Retorno só após imunização de todos

 Assim como a UFRJ e outras universidades e institutos federais, o Ines orienta-se pelas manifestações técnicas de um comitê emergencial de crise formado por profissionais da área da saúde e da educação que busca contextualizar os riscos que implicam qualquer decisão institucional no âmbito pandêmico. Este comitê interno recomenda a abertura do instituto para aulas presenciais somente ocorra após a vacinação completa de toda a comunidade do Ines (de acordo com a vacina, uma ou duas doses), considerando que:

a) a população pela própria condição da surdez se constitui um grupo de risco (deficiência);
b) além da surdez, grande parte do grupo apresenta outros fatores de risco em saúde associados ou comorbidades (múltiplas deficiências, hipertensão, diabetes); e
c) há risco ocupacional, considerando que apenas 7,98% reside na região do instituto (zona sul do Rio de Janeiro) de acordo com o censo institucional de 2020 do INES.  Estas pessoas precisam se deslocar diariamente em transporte público.

O ines ressalta que as atividades acadêmicas estão sendo oferecidas de forma remota por meio de sistemas de sala de aula online e materiais impressos, enquanto o corpo administrativo trabalha de maneira híbrida (presencial e remotamente). “Houve reestruturação administrativa e pedagógica, investimento e formação em tecnologias para redimensionar o ensino e impedir que as aulas fossem interrompidas no período pandêmico. Em 2022 todos os alunos terão seu retorno completo ao modelo presencial desde o início do ano letivo, conforme calendário já definido pela instituição”, diz a nota.

Pioneirismo

O Ines ocupa importante centralidade na educação de surdos, tanto na formação e qualificação de profissionais na área da surdez, por meio da educação superior –graduação e pós-graduação, pesquisa e extensão – quanto na construção e difusão do conhecimento, por meio de estudos e pesquisas, fóruns de debates, publicações, seminários e congressos, cursos de extensão e assessorias em todo o Brasil.
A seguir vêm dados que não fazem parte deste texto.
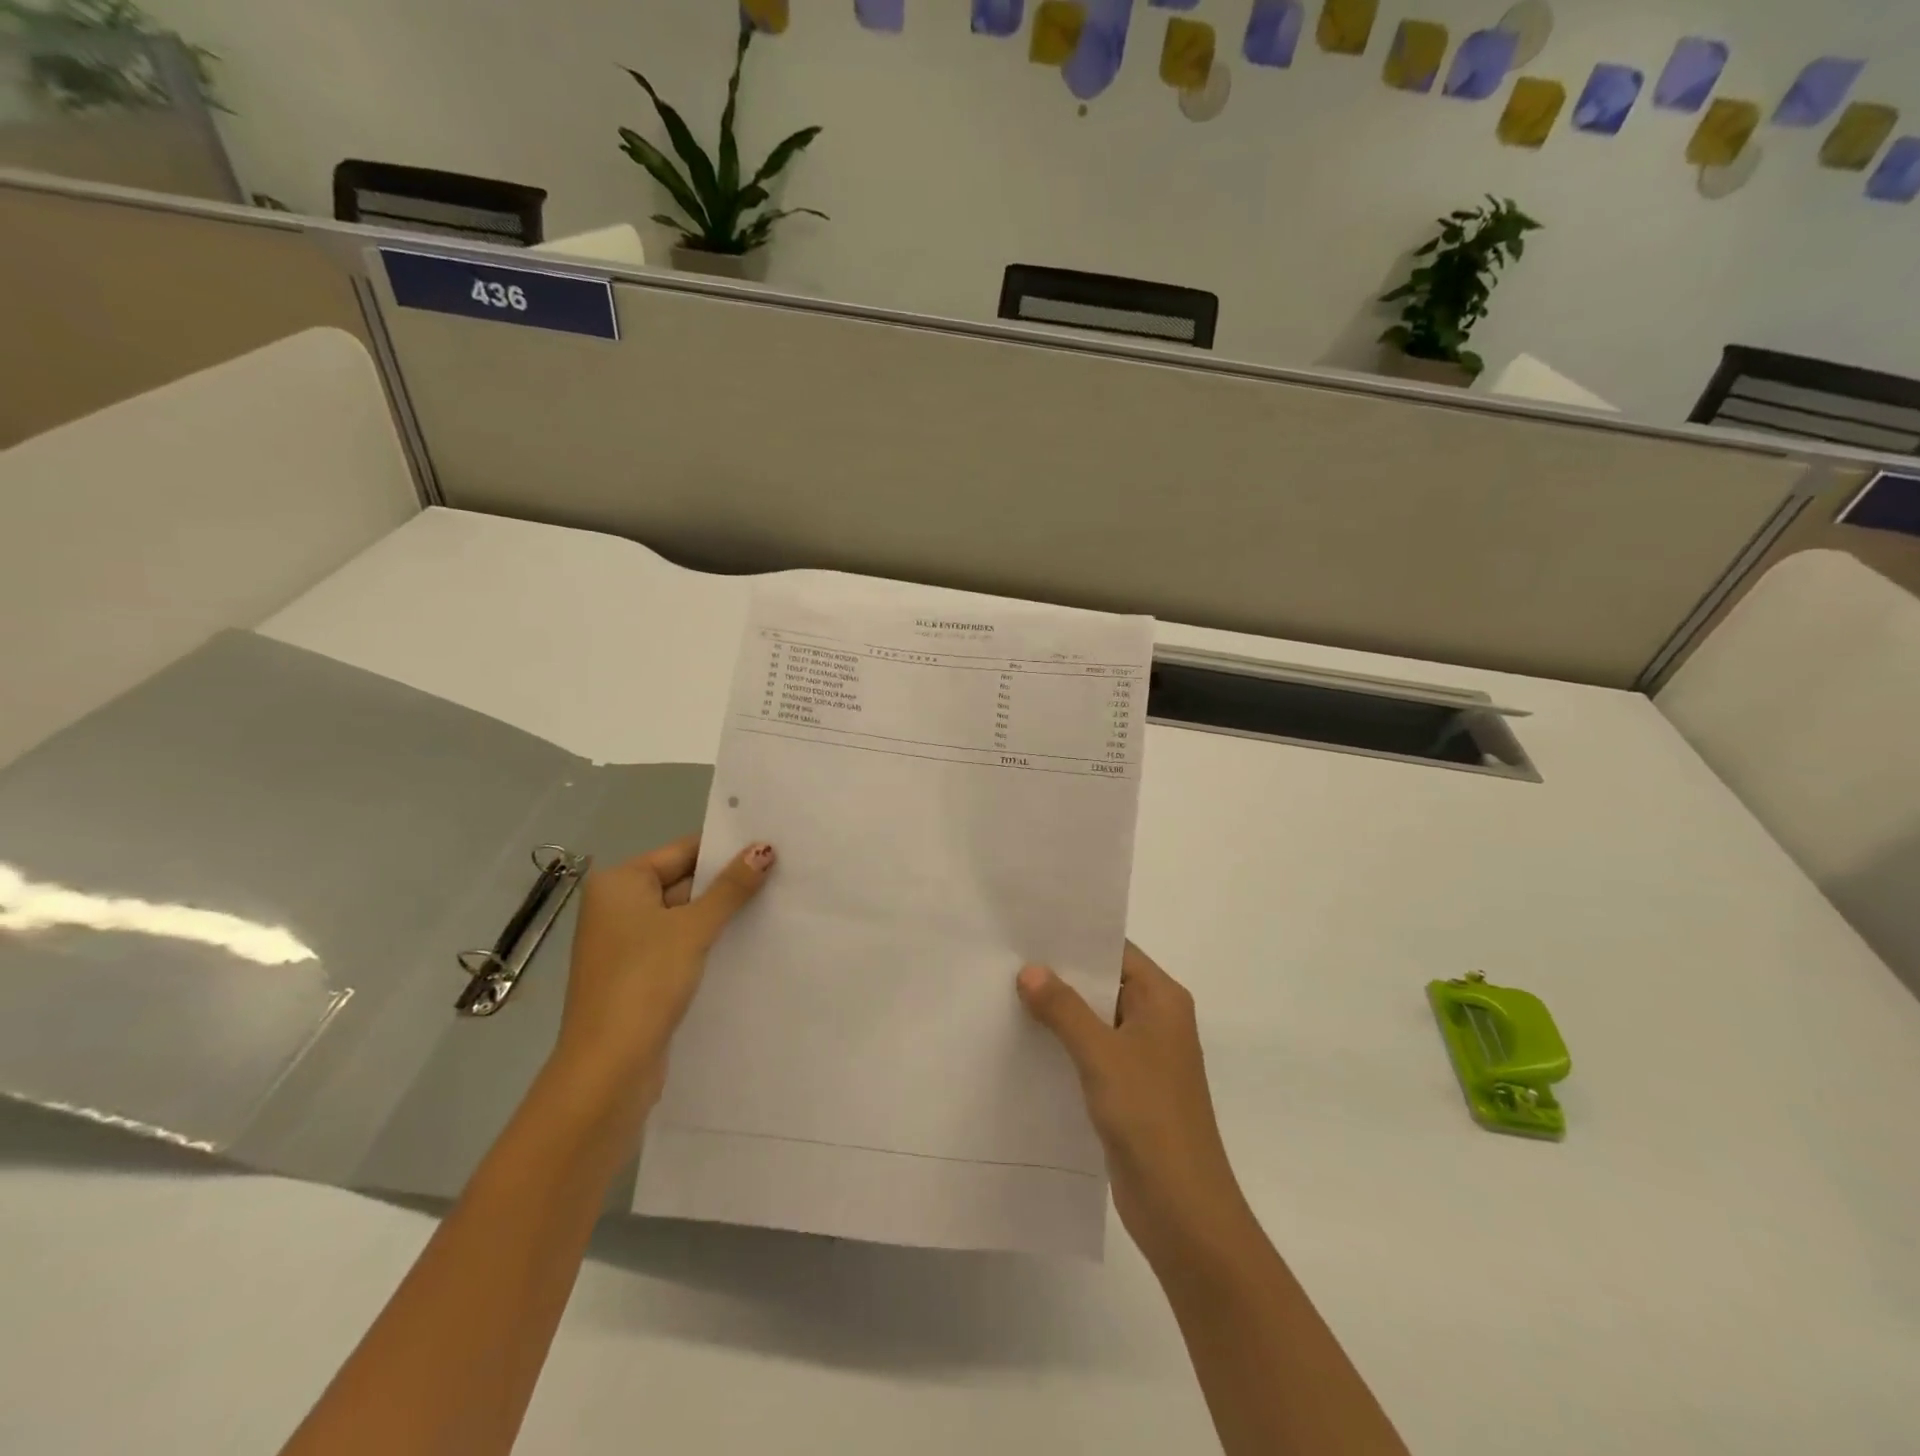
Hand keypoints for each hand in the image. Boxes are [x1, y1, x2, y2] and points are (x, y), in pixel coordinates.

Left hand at [553, 835, 774, 1111]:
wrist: (608, 1068)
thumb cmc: (645, 982)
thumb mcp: (694, 928)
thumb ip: (731, 888)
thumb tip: (764, 848)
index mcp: (619, 883)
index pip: (682, 851)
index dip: (726, 849)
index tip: (771, 845)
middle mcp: (617, 907)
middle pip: (683, 881)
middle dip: (727, 883)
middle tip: (783, 873)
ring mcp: (625, 943)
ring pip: (684, 916)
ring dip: (720, 915)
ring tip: (775, 903)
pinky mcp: (638, 975)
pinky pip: (678, 945)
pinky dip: (707, 942)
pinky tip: (747, 942)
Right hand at [1017, 943, 1250, 1261]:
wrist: (1183, 1210)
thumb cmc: (1150, 1117)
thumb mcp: (1102, 1055)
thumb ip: (1064, 1009)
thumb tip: (1029, 970)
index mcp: (1162, 1000)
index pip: (1116, 951)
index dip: (1076, 938)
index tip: (1030, 927)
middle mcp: (1155, 1020)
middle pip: (1103, 983)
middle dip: (1059, 974)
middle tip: (1007, 957)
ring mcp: (1142, 1056)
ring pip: (1094, 1019)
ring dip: (1058, 1011)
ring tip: (1004, 992)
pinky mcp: (1128, 1088)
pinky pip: (1091, 1052)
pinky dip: (1063, 1044)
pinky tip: (1023, 1041)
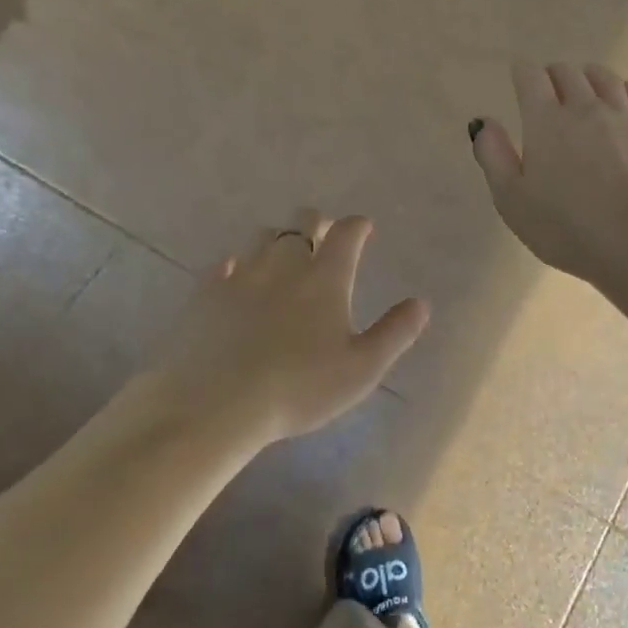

É pioneiro no que faz no país e na América Latina. 

Atende em torno de 600 alunos, da Educação Infantil até o Ensino Médio. A arte e o esporte completam o atendimento diferenciado do instituto aos seus alunos. O ensino profissionalizante e os estágios remunerados ajudam a inserir o surdo no mercado de trabalho. O Ines também apoia o ensino e a pesquisa de novas metodologias para serem aplicadas no ensino da pessoa surda e ainda atende a comunidade e os alunos nas áreas de fonoaudiologia, psicologia e assistência social.

O Instituto promove fóruns, publicações, seminários, pesquisas e assessorias em todo o território nacional. Possui uma vasta produção de material pedagógico, fonoaudiológico e de vídeos em língua de sinais, distribuídos para os sistemas de ensino. Além de oferecer, no seu Colégio de Aplicação, Educação Precoce e Ensinos Fundamental e Médio, o Ines também forma profissionais surdos e ouvintes no Curso Bilíngue de Pedagogia, experiência pioneira no Brasil e em toda América Latina.  

Na área de saúde, o Ines realiza avaliação audiológica de seus alunos e ainda atende à comunidade na detecção precoce da surdez, com cerca de mil procedimentos mensais, por meio de exames como a audiometria, o “teste da orelhinha” e a indicação e adaptação de prótese auditiva. Também é feita a orientação aos responsáveis sobre a surdez e o encaminhamento pedagógico e fonoaudiológico quando necessário. Além disso, os alunos do Colégio de Aplicação contam com o Núcleo de Orientação à Saúde do Surdo (NOSS), projeto que funciona como um espaço de reflexão, discussão e orientação, com ênfase na saúde sexual e reprodutiva.